Ce candidat, il faut que ce soit elle. Bien sûr, il y a les primaires programmées et tout membre du Parti socialiste ne peut être que candidat à l'investiture. Mais justement Martine Aubry ne l'est même pas, à la différence de Ségolène Royal, de François Hollande et de Manuel Valls. Cette réserve, ce retrait ne peuvent plus durer.
Pour au moins trois raisons.
La première raison est que Martine Aubry est la mieux placée pour rassembler la gauche et la faire gagner. Son élection au premier secrétariat du PS a pu être contestée mais elle était de toute logique politique puisqu'elle réalisait la synthèse entre l'aile droite strauss-khanienne et l'aile gauche hamoniste. La façon dont Martine Aubry a mené la bataille des Régionales, ses prestations dans les émissions politiques, ses discours dans les meetings, son dialogue avec les autres dirigeants de gauche ont assuré la victoire des forces progressistes et l'ont fait reconnaître par tous comme le chef de l'opposition. Ce chef de l'opposition a su aussi être le porte-voix au sein de la classe politique du grand mouvement social de protestation contre la réforme des retraites.
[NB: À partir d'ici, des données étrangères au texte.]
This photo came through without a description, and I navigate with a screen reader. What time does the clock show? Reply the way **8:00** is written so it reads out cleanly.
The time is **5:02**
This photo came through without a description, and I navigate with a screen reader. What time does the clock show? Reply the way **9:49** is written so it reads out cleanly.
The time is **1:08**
Mais ce n'est pas seulement parce qu'elle est la meilleure candidate que Martine Aubry doit se déclarer. C'est parce qu'elle est attendue, parce qu'elle manque. Les socialistes, au-delà d'eux les sympathisants de gauche, au-delà d'eux encore tous ceux qui, tout en refusant la droite extrême, ne veulent plus du sarkozysme ou d'un social-libéralisme qui lui ressemblerait, ont besoin d'une personne maintenant, d'un nom autour duquel se rassembler. Ils en ont marre de voir l'immense espoir du changement dont ils sont les premiers moteurs déconsidéré, moqués parce qu'ils sont incapables d'énoncer avec assurance le nom de celui ou de celle qui va le porter demain. Eh quoi ! Ils ont un programme : le meilleur certainement entre le souhaitable et le possible. Ils ont une femme de trempe pour le défendre. Et cette femme se refuse encore à dire qu'elle veut le porter aux présidentielles !
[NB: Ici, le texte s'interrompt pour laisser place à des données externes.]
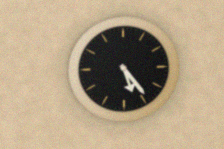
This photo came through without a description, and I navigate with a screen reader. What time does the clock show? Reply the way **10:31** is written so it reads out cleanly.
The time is **5:24**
La société des medias est impitoyable et la langue du peuple n'est pas tendre. En tardant, Martine Aubry ne peut que se déconsidérer. Si justes que soient ses mobiles profonds, on ne retiendra que les mauvaises apparences. Une roublardise de tacticienne peut-être. Une coquetterie mal à propos. La peur d'un engagement qui semblait avoir déjà freiné son père. La crainte d'être la cible choisie d'attaques sans pitié, ni décence.
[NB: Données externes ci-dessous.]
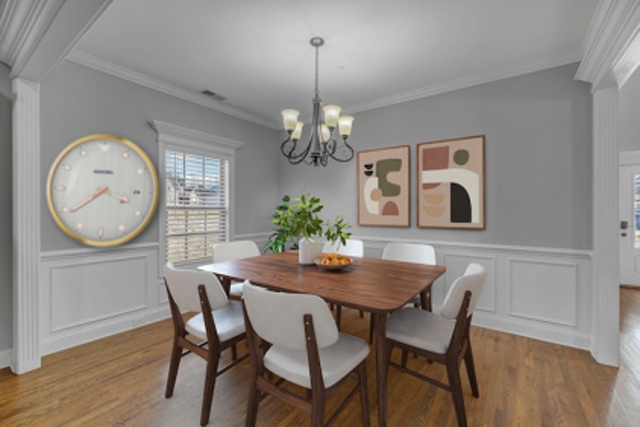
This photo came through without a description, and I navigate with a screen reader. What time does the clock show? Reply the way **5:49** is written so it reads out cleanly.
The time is **3:39**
Ces attaques-là il est vrai, on les sent bien venir. Au moment où la voix de la France est molle et cafouilleuse, Martine Aubry clame-t-elle que l'on doit donner raison aux peuples arabes de se révolter contre leurs didacteurs : on l'accuse de saboter la diplomatie française. Fait-elle un lapsus sur un mot, on s'en empare pour y trouver matière à des articles. Présente-t-elle à l'écran, avec rigueur et pertinence, la critique des socialistes face aux manoeuvres remaniantes de Sarkozy, on ne considère que le taux d'audience de l'émission où elle intervient, on fait le compte de ses sourires, on recule jusqu'à la sottise les limites de la frivolité. Mais si les professionnels de l'attaque mesquine s'en donnent à coeur joie, l'opinion populaire laissée à sa frustration se lasse : Martine Aubry baisse dans les sondages.
Martine Aubry, vous devez le savoir, c'est l'espoir de la gauche qui baisse aussi. Vous avez été en ce siècle l'artisan de son unité et d'une première victoire. Sans vous, je crains fort qu'elle s'entredéchire, cherchant en vain une légitimité qui s'impose. Les primaires socialistes ne sont pas avant six mois et les présidentielles déjà dans quatorze. Il faut qu'on puisse savoir dès maintenant que vous voulez y être.